Had been hearing great things about this new-ish trattoria (almost 2 years with the new chef) through the Italian grapevine. It is a bit out of the way, so it took us such a long time to finally eat there - this past Saturday we were ready to take visiting friends to a new place and chose to go to Cesare al Casaletto.
Chef Leonardo Vignoli has worked at another favorite of ours, Guida Ballerino, some years ago - as a sommelier! He is now cooking up a storm at Cesare - traditional dishes, some new ideas, good raw material and the best wine list we have ever encountered in a trattoria (and better than some starred places, too).
We found the fritti to be best dishes on this day. In the picture above: polpette di bollito con pesto (fried meatballs made from boiled meats, a typical “second usage dish”), polpette di melanzane (fried eggplant-balls with a spicy, smoky tomato sauce) and gnocchi fritti cacio e pepe (homemade fried potato gnocchi with a cheese & black pepper sauce). We also had the bacala (fried salt cod filets) and fried anchovies. The anchovies were a bit limp but impeccably fresh and tasty, everything else was perfect, with great flavor combinations.
Our pasta courses disappointed us a bit, but we think it might have been a temporary lapse (both carbonara and coda alla vaccinara - oxtail - sauces were oddly mild, almost saltless), the cacio e pepe with the seasonal artichoke bites were a lot better.
By this time we were so stuffed that we only tried one secondo (veal) and some contorni (the roman artichoke and cicoria), which were all lovely, good ingredients, treated respectfully.
We drank Angelino Maule’s Sassaia, Ciro Picariello’s Fiano and Arianna Occhipinti’s Nero d’Avola at laughably low prices (the whites for 12 euros a bottle and the red for 25). The wine list (there are also some rapidly changing wines that don’t make it into the printed list but are in shelves & fridges for the guests to peruse) has a strong emphasis on organic / bio-dynamic / natural wines - no matter what you think of these, the examples at Cesare are all very good wines in their own right, let me assure you.
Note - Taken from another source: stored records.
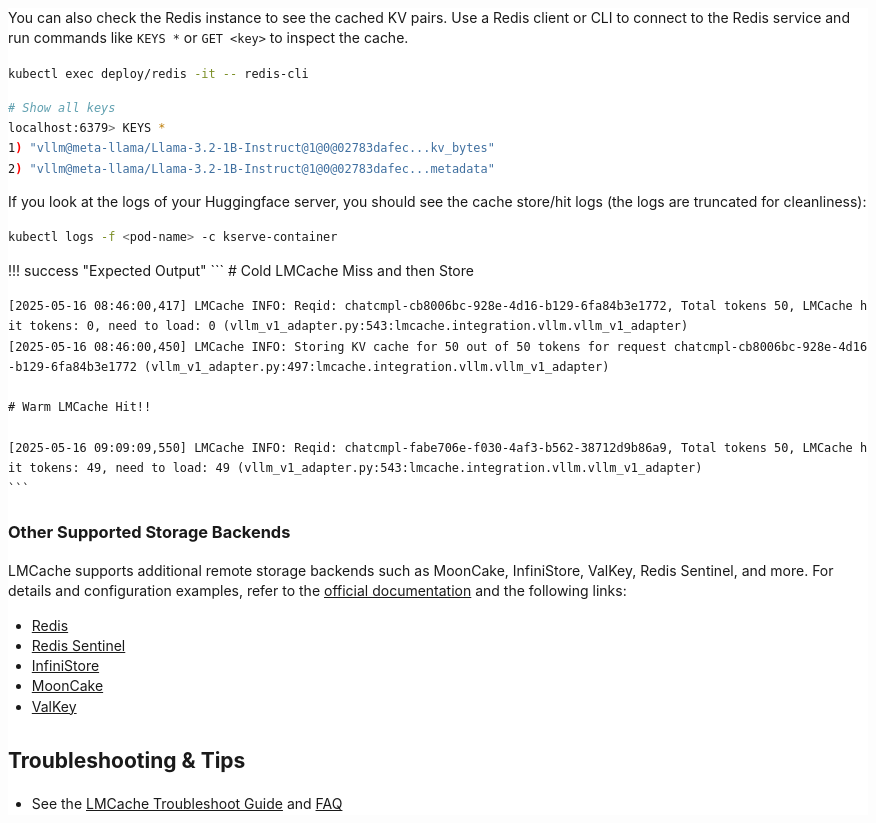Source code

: You can also check the Redis instance to see the cached KV pairs. Use a Redis client or CLI to connect to the Redis service and run commands like `KEYS *` or `GET <key>` to inspect the cache.

```sh
kubectl exec deploy/redis -it -- redis-cli
```

```sh
# Show all keys
localhost:6379> KEYS *
1) "vllm@meta-llama/Llama-3.2-1B-Instruct@1@0@02783dafec...kv_bytes"
2) "vllm@meta-llama/Llama-3.2-1B-Instruct@1@0@02783dafec...metadata"
```

If you look at the logs of your Huggingface server, you should see the cache store/hit logs (the logs are truncated for cleanliness):
```sh
kubectl logs -f <pod-name> -c kserve-container
```
!!! success "Expected Output"
    ```
    # Cold LMCache Miss and then Store
    
    [2025-05-16 08:46:00,417] LMCache INFO: Reqid: chatcmpl-cb8006bc-928e-4d16-b129-6fa84b3e1772, Total tokens 50, LMCache hit tokens: 0, need to load: 0 (vllm_v1_adapter.py:543:lmcache.integration.vllm.vllm_v1_adapter)
    [2025-05-16 08:46:00,450] LMCache INFO: Storing KV cache for 50 out of 50 tokens for request chatcmpl-cb8006bc-928e-4d16-b129-6fa84b3e1772 (vllm_v1_adapter.py:497:lmcache.integration.vllm.vllm_v1_adapter)
    
    # Warm LMCache Hit!!
    
    [2025-05-16 09:09:09,550] LMCache INFO: Reqid: chatcmpl-fabe706e-f030-4af3-b562-38712d9b86a9, Total tokens 50, LMCache hit tokens: 49, need to load: 49 (vllm_v1_adapter.py:543:lmcache.integration.vllm.vllm_v1_adapter)
    ```

### Other Supported Storage Backends
LMCache supports additional remote storage backends such as MoonCake, InfiniStore, ValKey, Redis Sentinel, and more. For details and configuration examples, refer to the [official documentation](https://docs.lmcache.ai/api_reference/configurations.html) and the following links:

- [Redis](https://docs.lmcache.ai/kv_cache/redis.html)
- [Redis Sentinel](https://docs.lmcache.ai/kv_cache/redis.html#redis-sentinel)
- [InfiniStore](https://docs.lmcache.ai/kv_cache/infinistore.html)
- [MoonCake](https://docs.lmcache.ai/kv_cache/mooncake.html)
- [ValKey](https://docs.lmcache.ai/kv_cache/valkey.html)

## Troubleshooting & Tips
- See the [LMCache Troubleshoot Guide](https://docs.lmcache.ai/getting_started/troubleshoot.html) and [FAQ](https://docs.lmcache.ai/getting_started/faq.html)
Service was very nice, attentive but not obtrusive , ready to answer all questions, making clever suggestions, not up-selling. The almost all-white no-nonsense clean atmosphere is cheered up by a colorful mix of water glasses. The patio looks like it might be very nice to sit in the summer, maybe under some vines?
I also would like to mention that Cesare is one of the 12 restaurants participating in the Sapori Diversi project that gives the handicapped a chance to learn jobs in the kitchens or service of restaurants so later they can be employed and support themselves.
6 antipasti, 4 pasta, 1 secondo, 4 contorni, 3 dolce, 3 bottles of wine, water and 4 cafe cost the 4 of us ca. 190 euros (scontrino provided without asking). As you can see we ate & drank a lot, you can definitely be perfectly happy at around 25 euros. We heard they have the “pinsa”, a not very famous, thicker, type of Roman pizza, in the evenings, which is supposed to be good.
Do not let the location (Via del Casaletto 45) scare you, it is very easy to reach - hop on the tram number 8 from Largo Argentino in the center and get off at the last stop. It is few steps away. Reservations a good idea (under 06.536015, open lunch & dinner, closed wednesdays).